PROBLEM: Lines from the one with "ŠTEVILO PRENOSOV: 1430" up to and including the one with "d’arbitrage" are to be copied exactly from the records below, without their pictures.

DATA PROVIDED:
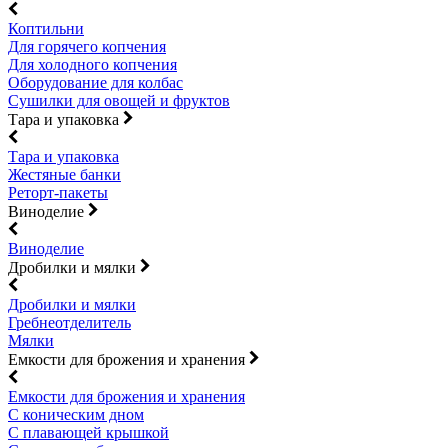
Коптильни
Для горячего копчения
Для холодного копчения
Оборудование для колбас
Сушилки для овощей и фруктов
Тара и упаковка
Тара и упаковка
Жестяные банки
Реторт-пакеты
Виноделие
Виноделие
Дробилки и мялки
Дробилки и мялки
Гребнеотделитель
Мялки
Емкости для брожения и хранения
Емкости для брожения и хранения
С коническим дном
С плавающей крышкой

---

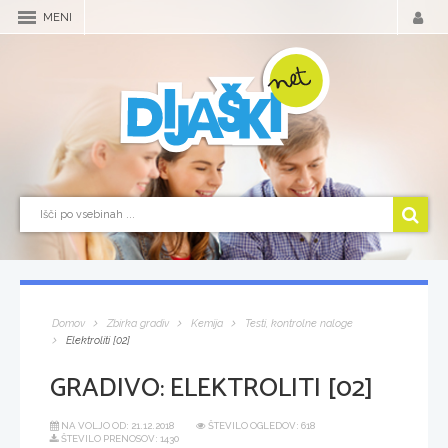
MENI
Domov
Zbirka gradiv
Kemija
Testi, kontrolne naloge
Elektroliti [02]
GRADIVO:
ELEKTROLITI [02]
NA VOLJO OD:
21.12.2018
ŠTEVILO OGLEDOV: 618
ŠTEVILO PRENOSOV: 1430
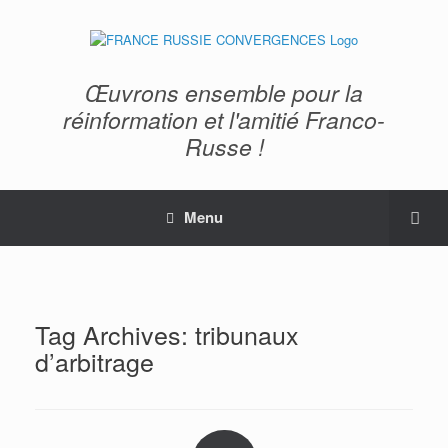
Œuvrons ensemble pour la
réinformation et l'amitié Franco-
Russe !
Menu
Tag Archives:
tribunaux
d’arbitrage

WRITTEN SOLUTION:
ŠTEVILO PRENOSOV: 1430
Œuvrons ensemble pour la
réinformation et l'amitié Franco-
Russe !
Menu
Tag Archives:
tribunaux
d’arbitrage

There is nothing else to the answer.